-- 本文 --
リモートペアプロにおける3つのフォーメーション

本稿は DDD-Community-Jp Advent Calendar 2020の9日目の記事です。

先日、(アートオブアジャイルデベロップメント読書会 #2 - connpass)という読書会に参加しました。

当日のお題は「ペアプロ」でした。この読書会全体のテーマは「アジャイル」なので、アジャイル開発を実践したり、興味がある人が参加者の属性として多いわけですが、そのなかでもペアプロをやったことない人が多くいました(これは、とても意外!)。

ペアプロ(ペアプログラミング)は、XPのプラクティスとしても有名です。近年では、モブプロ(モブプログラミング)もかなり広まっていますね。

ペアプロを始めるにあたって考慮すべきことはいくつかあります。

例えば、ペアプロのやり方やペアプロに必要な環境の構築方法、どうやって雰囲気を作るか、業務でペアプロを導入するための工夫などです。

どれも大切なのですが、この記事では、初めてペアプロ(特に、リモートペアプロ)をするときに意識すると良いことと、具体的な構成について紹介します。

特に、これからペアプロを始めようと思っている方の支援になればと思います。

伝えたいことは2つ

伝えたいことは次の2つです。

  1. ペアプロは練習すると、うまくなる。練習しないと、へたっぴのまま。
  2. インフラ環境への投資はとっても大切。(← 詳細は別記事で)

ペアプロは、とにかく練習です。同時に環境への投資も重要です。

それらをろくにせず「本番業務をすべてペアプロでやりましょう!」みたいなことをするのは相当にリスクが高いです。

さらに最悪なのは「ペアプロ自体が役に立たないもの」と思ってしまうことです。

ペアプロの練習不足やペアプロの環境不備 → ペアプロ体験が最悪になる → ペアプロが悪いものだと認識してしまう(練習と環境整備をしていればそうはならなかったかもしれない!)

3つの具体的なフォーメーションの提案

練習をしましょう。しかし、実際にどのように練習すればよいのでしょうか。

考えるべきことはたくさんありますが、ここでは、具体的な構成について説明します。 (交代するタイミングやペアプロのコツ、失敗した話についてはまたいずれ)

1. Push/Pull パターン(おすすめ度: ★★★★★)

-- 提供データ --
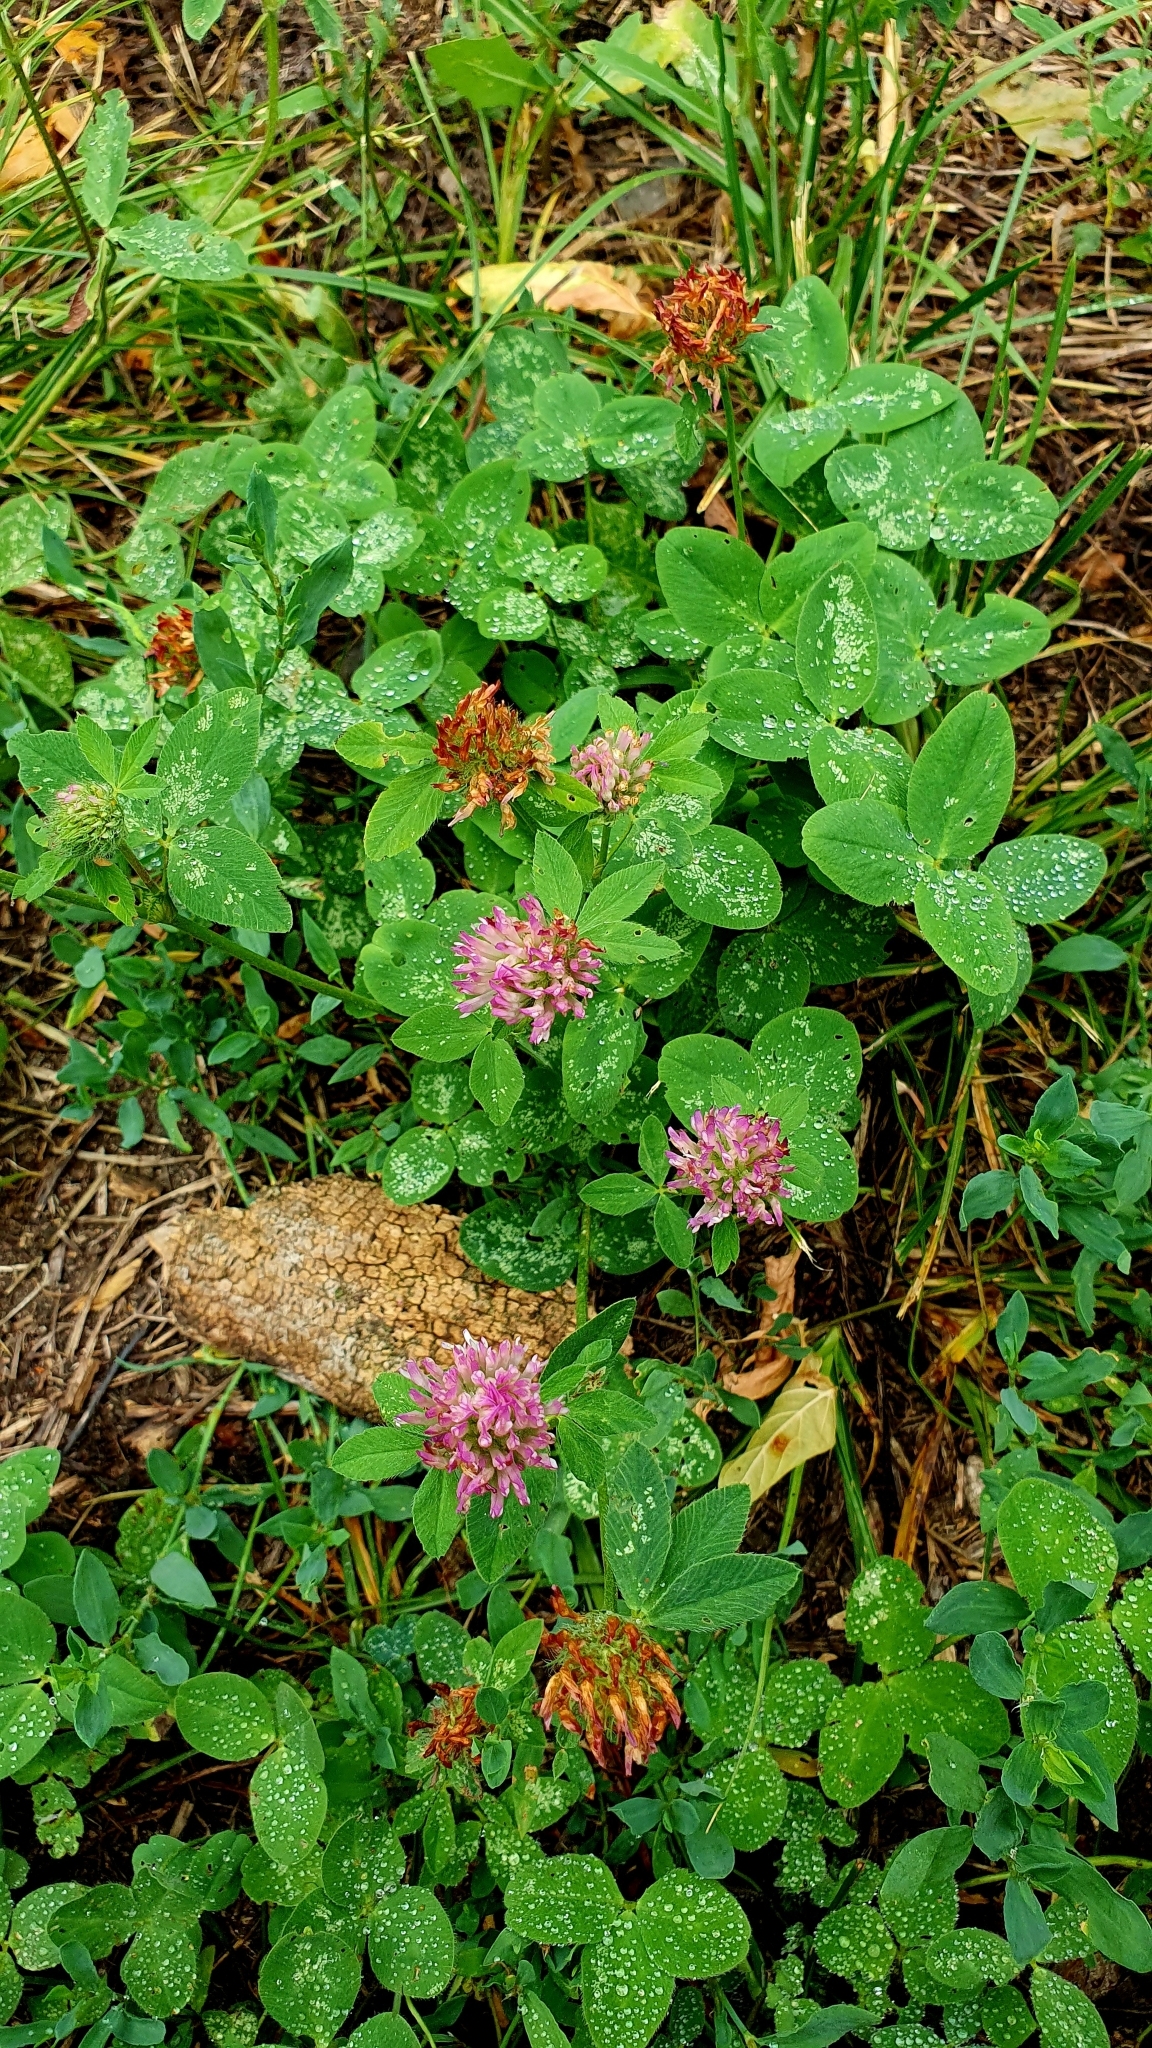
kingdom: Plantae
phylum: Tracheophyta
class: Magnoliopsida
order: Fabales
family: Fabaceae
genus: Trifolium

-- 練習問題 --
1. 次の(a)〜(c)が本文の内容と合っているかを「はい」か「いいえ」で判定し、決め手となる本文の語句をそのまま引用すること。
(a) 筆者が参加した読書会の当日のお題は「モブプロ」だった。
(b) その読書会には、ペアプロをやったことない人が多くいた。
(c) Push/Pull パターンのおすすめ度は★五つとされている。
2. 本文の「1. ペアプロは練習すると、うまくなる。練習しないと、へたっぴのまま。」から「さらに最悪なのは「ペアプロ自体が役に立たないもの」と思ってしまうことです。」に至るまでの全部を、一字も変えずに書き写してください。
3. 本文によると、ペアプロは何のプラクティスとして有名か。
一覧は本文とは別の資料である。

-- 解答 --
1.
(a) いいえ 『当日のお題は「ペアプロ」でした。』
(b) はい 『ペアプロをやったことない人が多くいました』
(c) はい 『1. Push/Pull パターン(おすすめ度: ★★★★★)』

2.
1. ペアプロは練習すると、うまくなる。練習しないと、へたっぴのまま。
  2. インフラ環境への投資はとっても大切。(← 詳細は別記事で)

ペアプロは、とにかく練習です。同時に環境への投資も重要です。

それらをろくにせず「本番業務をすべてペアプロでやりましょう!」みたいなことをするのは相当にリスクが高いです。

さらに最悪なのは「ペアプロ自体が役に立たないもの」と思ってしまうことです。

3. XPのプラクティスとして有名である。